As part of that work, I had access to a great many criminal records. Not only do I keep a list of crooks that may be at large, I keep a similar list of mercs doing business and cashing in paydays. My records on the hunters are just as extensive as the ones on their prey; I know how often a particular merc is successful, how many they've brought in, and, most importantly to my mind, how they treat those bounties. That would probably explain why I hate mercs more than crooks. The crooks get punished for doing bad things to others, for violating the Human Rights Act that was passed ages ago. The mercs, on the other hand, can get away with anything they might do to a captured criminal, and some of them were really brutal.
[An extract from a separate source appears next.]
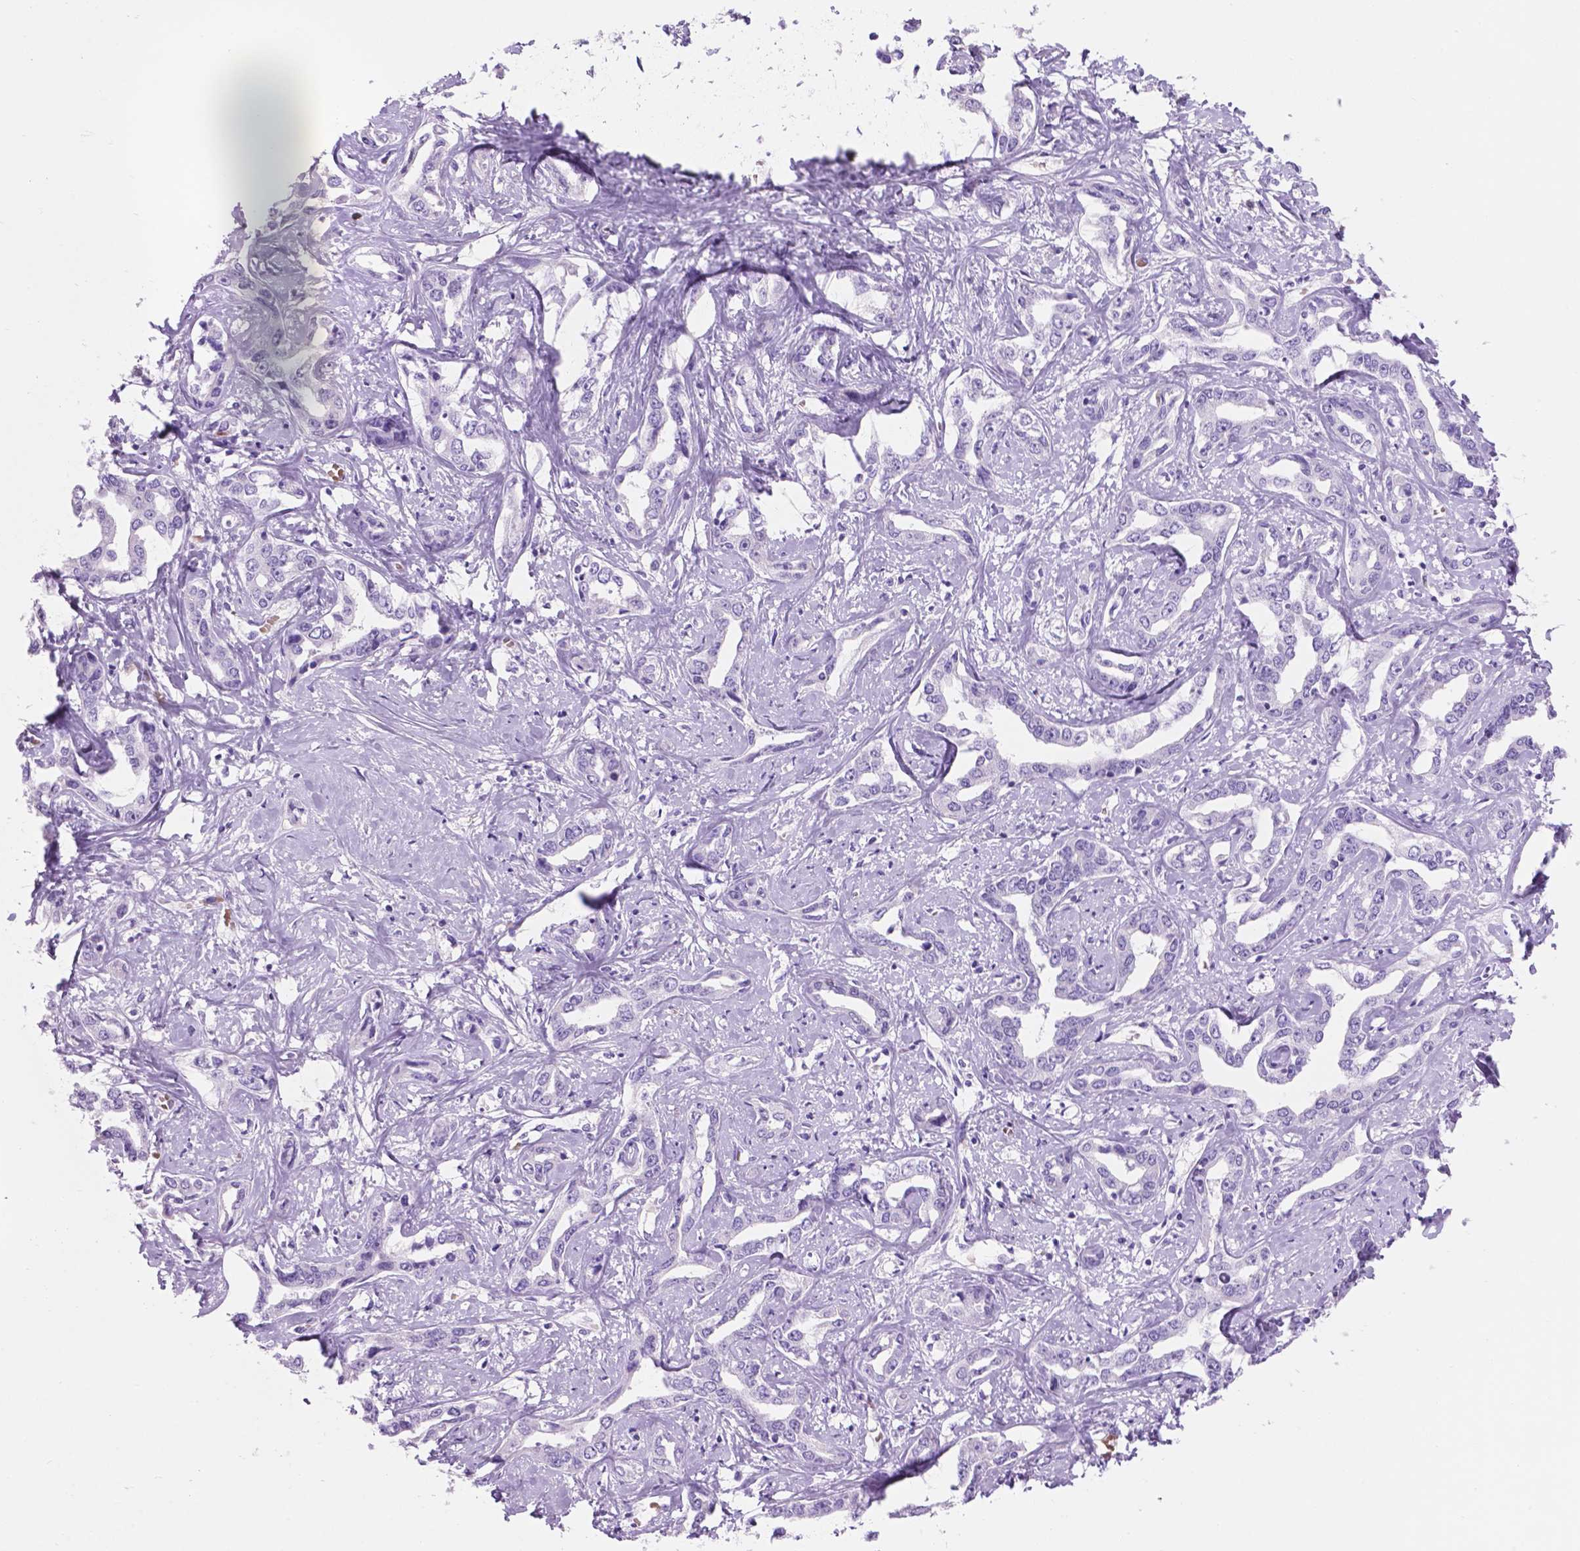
{"staining": {"intensity": "negative", "quantity": "none", "location": "none"}, "tissue": "liver cancer", "cell_type": "Tumor cells", "image_type": "cancer", "snomed": [{"axis": "morphology", "description": "Cholangiocarcinoma"}, {"axis": "topography", "description": "Liver"}], "caption": "This photomicrograph is of liver cancer stained with IHC to label a protein in brown with the nuclei are counter-stained blue. There is no staining in tumor cells. (Brightfield microscopy of DAB (3,3'-diaminobenzidine) IHC at high magnification).", "gene": "GRIN2B", "patient": {"sex": "male", "age": 59}}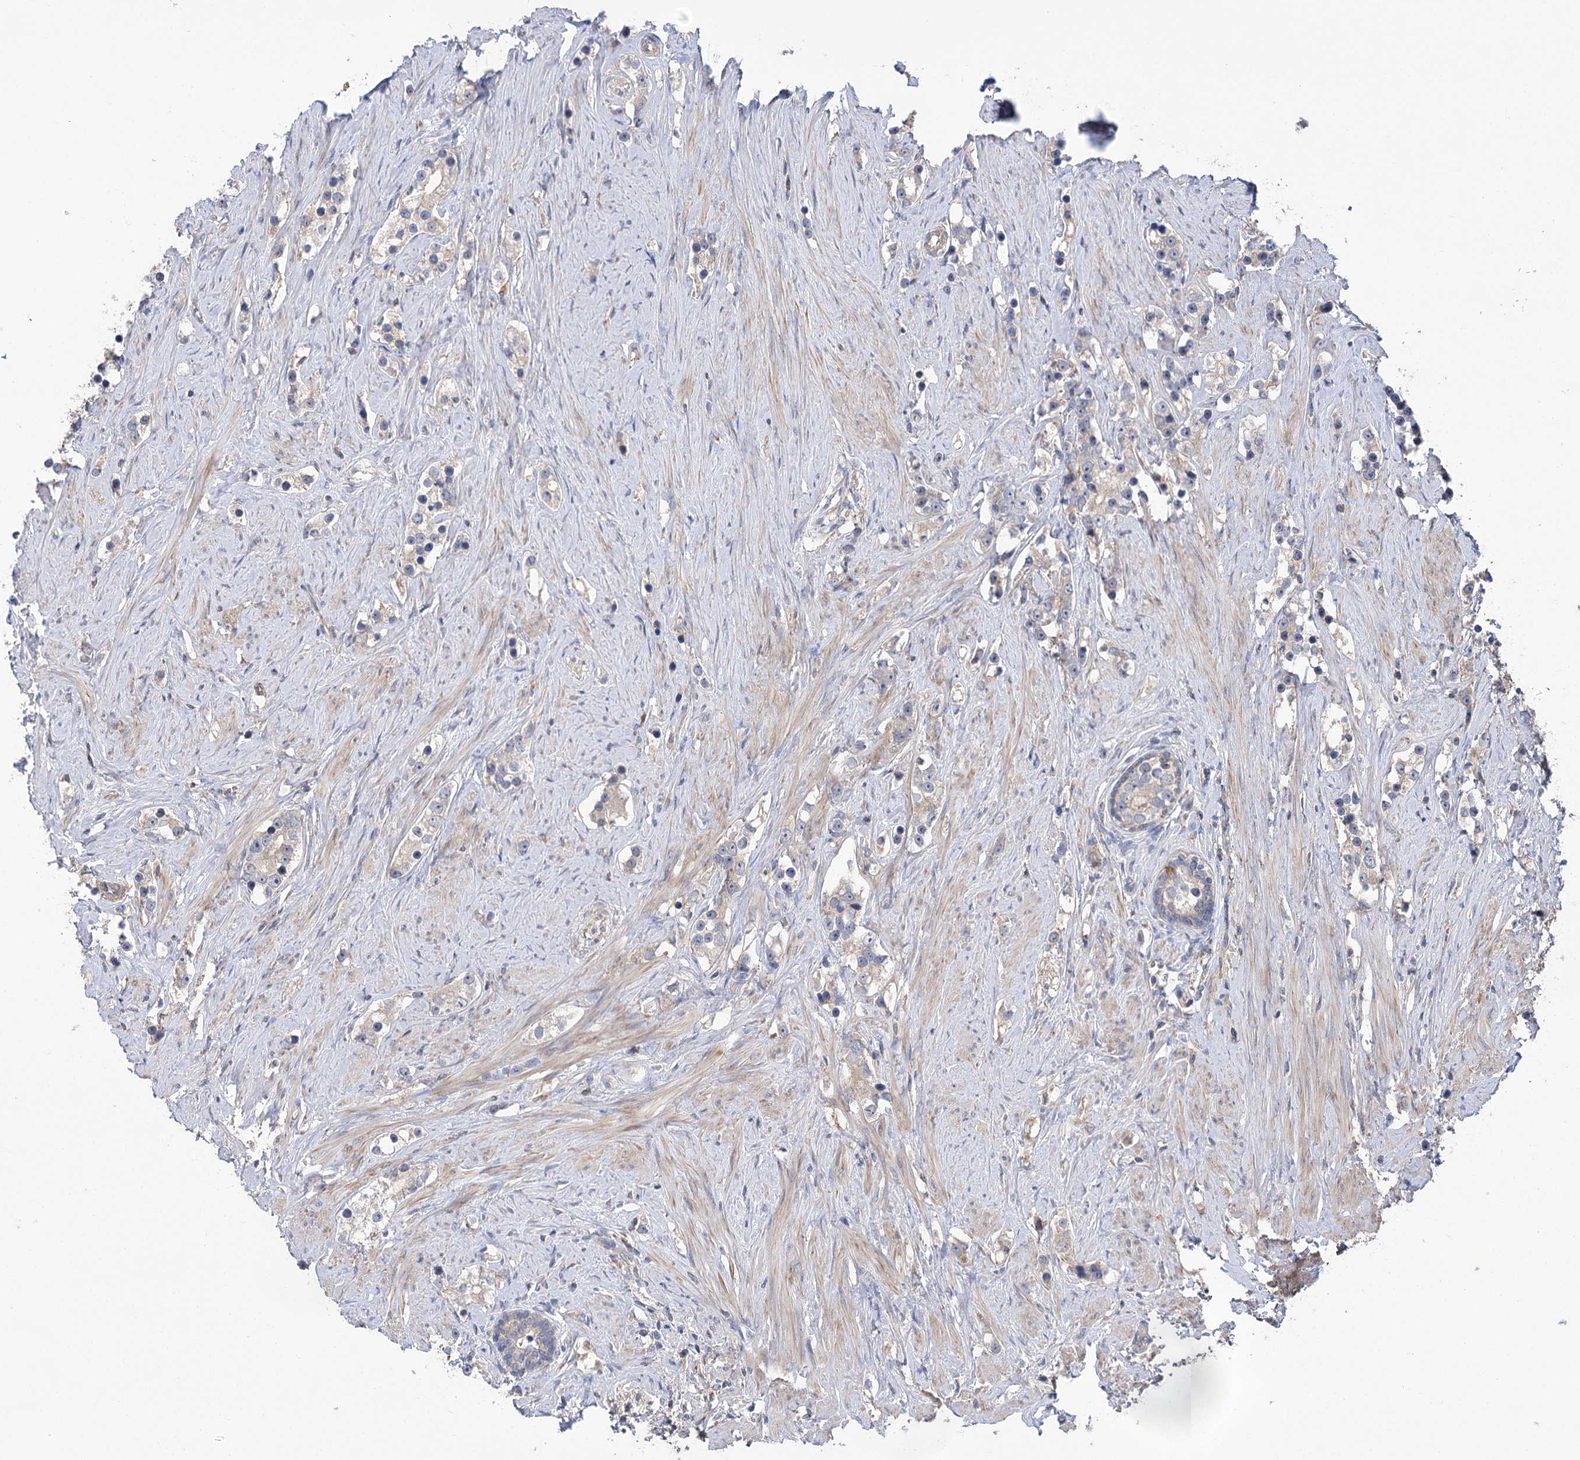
{"staining": {"intensity": "weak", "quantity": "25%-75%", "location": "cytoplasmic/membranous"}, "tissue": "prostate cancer", "cell_type": "Tumor cells", "image_type": "cancer", "snomed": [{"axis": "morphology", "description": "Adenocarcinoma, High grade"}, {"axis": "topography", "description": "Prostate"}], "caption": "Protein staining of prostate cancer (adenocarcinoma (high-grade)) tissue reveals weak cytoplasmic/membranous positivity in approximately 25%-75% of tumor cells. Immunohistochemistry (ihc) stains the protein in brown and the nuclei are stained blue.", "gene": "VPS37B", "patient": {"sex": "male", "age": 63}}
On top of that, some of those paydays have records that are suspect. That is, I'm not entirely sure they could have done all that's attributed to them. The most frustrating one of all is Mr. Richard B. Riddick, the most notorious murderer in the 'Verse. There is essentially no information there except who he's been convicted of killing, and it drives me insane. How can any analysis be made if his psycho-sociological profile is 'Classified?' And how can his age and birthplace be 'Unknown?' There's a rat somewhere in there, I know, but where, and what has it done, I have often wondered.
Don't get me wrong. My intuition is useful most of the time, and it has yet to fail me. But, sometimes, glimpsing the future can be a real bitch.